§ TASK DETAILS:
Extract each line of the records below that contains the word "equipment".

Dataset excerpts:
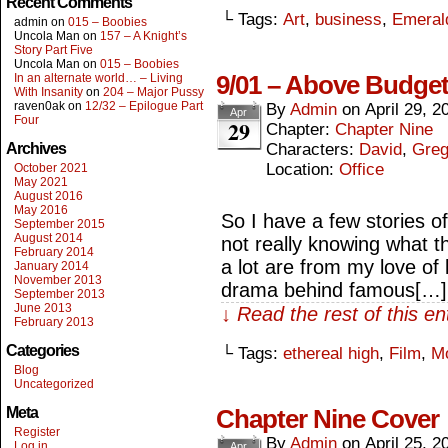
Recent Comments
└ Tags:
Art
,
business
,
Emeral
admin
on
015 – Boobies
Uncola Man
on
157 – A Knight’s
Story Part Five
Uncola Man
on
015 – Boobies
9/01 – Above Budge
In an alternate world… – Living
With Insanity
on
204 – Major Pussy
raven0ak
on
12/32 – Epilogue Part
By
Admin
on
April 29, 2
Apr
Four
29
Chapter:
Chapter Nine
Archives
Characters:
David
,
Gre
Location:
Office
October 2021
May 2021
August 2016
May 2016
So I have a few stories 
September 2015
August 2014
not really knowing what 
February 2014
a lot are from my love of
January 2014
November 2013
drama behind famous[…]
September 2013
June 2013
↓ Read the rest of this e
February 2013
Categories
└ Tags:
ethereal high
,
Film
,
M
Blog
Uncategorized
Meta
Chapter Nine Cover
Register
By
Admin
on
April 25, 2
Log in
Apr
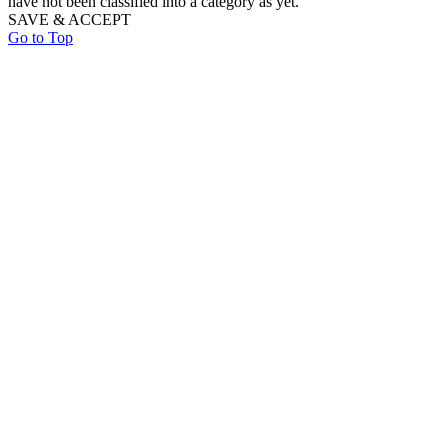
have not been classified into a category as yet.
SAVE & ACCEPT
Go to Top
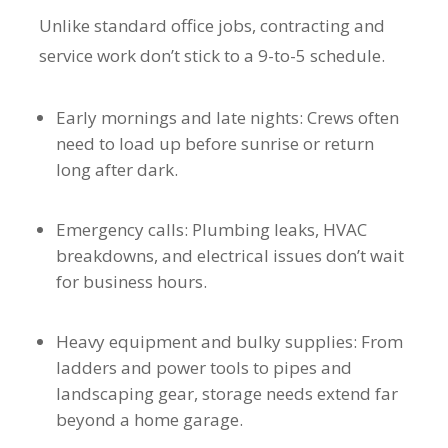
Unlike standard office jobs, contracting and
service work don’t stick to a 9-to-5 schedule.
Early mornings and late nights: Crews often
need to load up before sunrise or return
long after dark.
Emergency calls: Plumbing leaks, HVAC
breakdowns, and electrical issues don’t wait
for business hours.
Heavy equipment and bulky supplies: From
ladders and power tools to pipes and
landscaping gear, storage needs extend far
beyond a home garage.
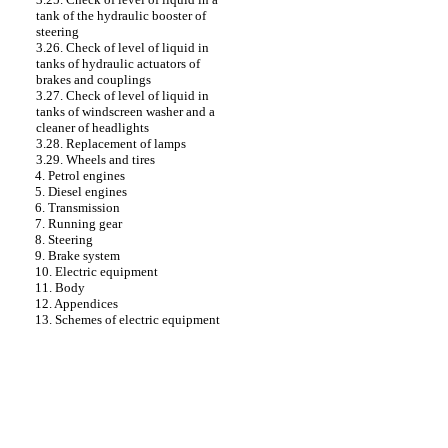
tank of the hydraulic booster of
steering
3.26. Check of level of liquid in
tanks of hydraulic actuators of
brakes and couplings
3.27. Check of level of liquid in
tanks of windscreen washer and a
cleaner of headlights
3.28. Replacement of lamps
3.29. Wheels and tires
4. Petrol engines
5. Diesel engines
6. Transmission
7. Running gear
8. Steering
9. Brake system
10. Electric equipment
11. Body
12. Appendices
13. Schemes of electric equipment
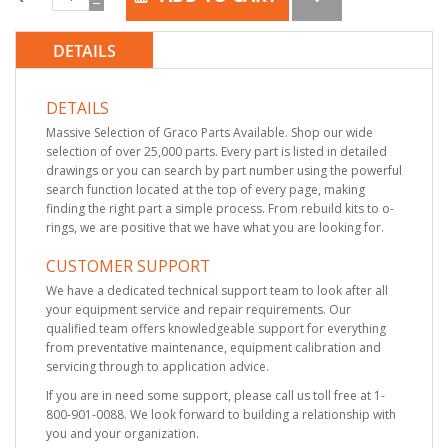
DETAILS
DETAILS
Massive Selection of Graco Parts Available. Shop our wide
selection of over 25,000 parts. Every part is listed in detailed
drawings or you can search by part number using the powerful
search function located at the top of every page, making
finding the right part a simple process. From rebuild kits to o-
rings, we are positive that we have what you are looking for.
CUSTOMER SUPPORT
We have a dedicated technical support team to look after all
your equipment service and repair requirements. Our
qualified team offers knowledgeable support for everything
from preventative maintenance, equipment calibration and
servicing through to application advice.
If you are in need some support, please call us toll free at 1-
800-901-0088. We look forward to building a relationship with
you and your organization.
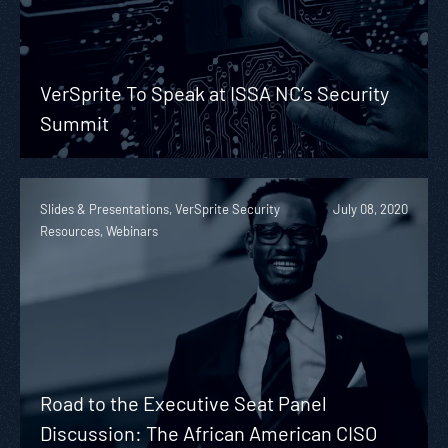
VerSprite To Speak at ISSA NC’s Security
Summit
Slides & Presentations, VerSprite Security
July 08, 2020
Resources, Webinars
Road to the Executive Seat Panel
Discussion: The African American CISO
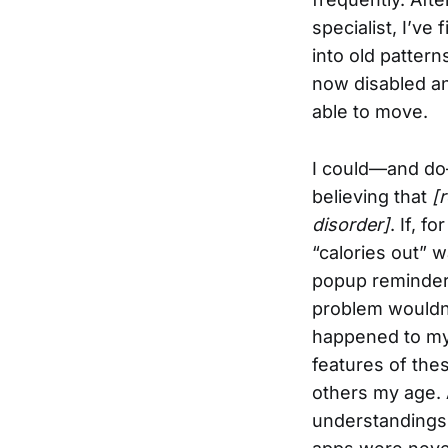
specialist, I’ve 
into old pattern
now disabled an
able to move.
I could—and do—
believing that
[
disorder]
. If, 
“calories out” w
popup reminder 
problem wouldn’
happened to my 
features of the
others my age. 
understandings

§ WRITTEN SOLUTION:
Heavy equipment and bulky supplies: From
10. Electric equipment
13. Schemes of electric equipment
your equipment service and repair requirements. Our
from preventative maintenance, equipment calibration and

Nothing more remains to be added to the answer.